#### [WHAT IS REQUIRED]
Please continue the design notes on saving TA-Lib pattern detections, picking up after the last sentence shown.

**Alternatives considered:**
- Running TA-Lib in a Next.js API route via child process — adds complexity, fragile
- Pre-computing all patterns on upload — wasteful, users want to select specific patterns
### 2. Detected patterns become span annotations with `source: "talib"`
**Decision:** When patterns are detected, save them directly as span annotations in the Next.js database via `POST /api/span-annotations` with `source: "talib"`. This allows bulk delete by source and makes them immediately visible on the chart.
**Rationale:** The `span_annotations` table already has a `source` field supporting arbitrary strings. Using `"talib"` as a new source value enables filtering and bulk operations without schema changes.

#### [PROVIDED MATERIAL]
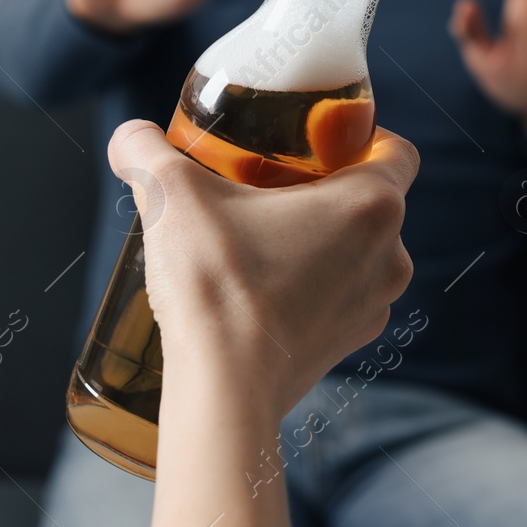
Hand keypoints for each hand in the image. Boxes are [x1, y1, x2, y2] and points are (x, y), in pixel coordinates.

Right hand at [110, 119, 417, 420]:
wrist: (223, 390)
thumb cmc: (216, 286)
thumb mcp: (172, 196)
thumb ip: (146, 152)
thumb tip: (130, 136)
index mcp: (371, 205)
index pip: (396, 149)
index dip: (361, 136)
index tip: (315, 142)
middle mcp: (390, 255)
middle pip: (372, 200)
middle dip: (326, 188)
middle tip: (270, 184)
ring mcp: (373, 305)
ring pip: (358, 251)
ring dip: (318, 240)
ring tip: (257, 238)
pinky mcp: (348, 343)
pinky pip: (340, 296)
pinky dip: (311, 285)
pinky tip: (259, 286)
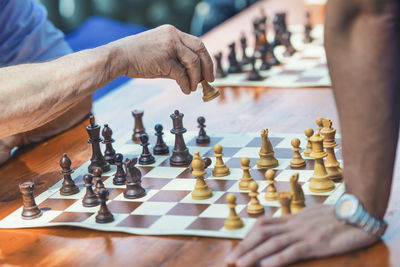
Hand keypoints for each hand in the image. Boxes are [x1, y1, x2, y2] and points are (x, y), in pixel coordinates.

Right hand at [110, 25, 213, 93]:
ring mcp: (169, 46)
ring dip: (196, 78)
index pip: (197, 43)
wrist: (117, 57)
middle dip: (207, 67)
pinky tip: (185, 90)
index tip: (208, 70)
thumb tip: (192, 75)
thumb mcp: (159, 52)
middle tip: (209, 80)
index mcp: (172, 32)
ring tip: (193, 88)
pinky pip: (182, 74)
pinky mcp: (165, 59)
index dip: (205, 58)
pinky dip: (186, 84)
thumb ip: (176, 59)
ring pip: (193, 63)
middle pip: (200, 50)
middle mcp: (173, 36)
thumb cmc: (136, 57)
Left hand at [226, 205, 379, 266]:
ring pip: (272, 243)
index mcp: (293, 218)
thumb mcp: (312, 217)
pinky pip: (292, 251)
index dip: (248, 237)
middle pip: (262, 233)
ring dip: (254, 254)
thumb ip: (297, 223)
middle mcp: (294, 224)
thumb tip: (283, 230)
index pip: (263, 225)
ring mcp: (304, 233)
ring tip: (240, 264)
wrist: (360, 211)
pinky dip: (277, 259)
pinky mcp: (316, 243)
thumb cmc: (338, 216)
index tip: (237, 248)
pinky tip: (266, 266)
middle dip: (244, 246)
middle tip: (230, 258)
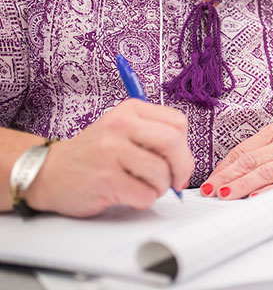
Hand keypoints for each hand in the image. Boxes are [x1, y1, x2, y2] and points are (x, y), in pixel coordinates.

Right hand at [24, 100, 193, 216]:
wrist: (49, 172)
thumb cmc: (93, 153)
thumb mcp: (122, 129)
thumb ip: (154, 135)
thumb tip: (186, 160)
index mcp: (130, 110)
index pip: (178, 122)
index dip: (185, 145)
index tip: (179, 159)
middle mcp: (120, 127)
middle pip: (173, 142)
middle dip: (183, 167)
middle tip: (177, 180)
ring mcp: (111, 152)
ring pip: (161, 173)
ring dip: (160, 187)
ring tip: (144, 186)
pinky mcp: (106, 180)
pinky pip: (145, 194)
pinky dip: (145, 200)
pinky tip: (130, 195)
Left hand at [201, 123, 272, 199]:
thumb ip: (262, 152)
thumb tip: (232, 173)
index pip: (242, 150)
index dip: (223, 167)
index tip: (210, 181)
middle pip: (250, 160)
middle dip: (227, 177)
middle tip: (210, 190)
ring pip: (264, 171)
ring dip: (242, 184)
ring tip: (226, 194)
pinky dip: (271, 191)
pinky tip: (258, 197)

#### [REPLY TO THE TASK]
**Alternatives considered:**
- Separate "patterns" table — unnecessary duplication, patterns are just a special kind of span annotation
- Client-side only (no persistence) — lose patterns on page reload
### 3. Training triggered via new FastAPI endpoint, status via polling
**Decision:** Add `POST /training/start` (triggers training in a background thread) and `GET /training/runs` (returns training history from `training_runs` table). The frontend polls `/training/runs` every 5s while a run is active.
**Rationale:** Training takes minutes, not seconds. A background thread with DB status tracking is the simplest approach. The `training_runs` table already tracks status (`running`/`completed`). Polling is simpler than websockets and sufficient for an operation that runs infrequently.
**Alternatives considered:**
- Synchronous training endpoint — would time out (training takes minutes)
- Celery/Redis task queue — over-engineered for single-user tool
- WebSocket progress — complex, not worth it for rare operations
### 4. Model selection via training run list
**Decision:** The model selector shows completed training runs from the `training_runs` table. Selecting a model sends its `run_id` to a new `POST /model/load` endpoint that loads the model (from MLflow or local path). The prediction panel then reflects the newly loaded model.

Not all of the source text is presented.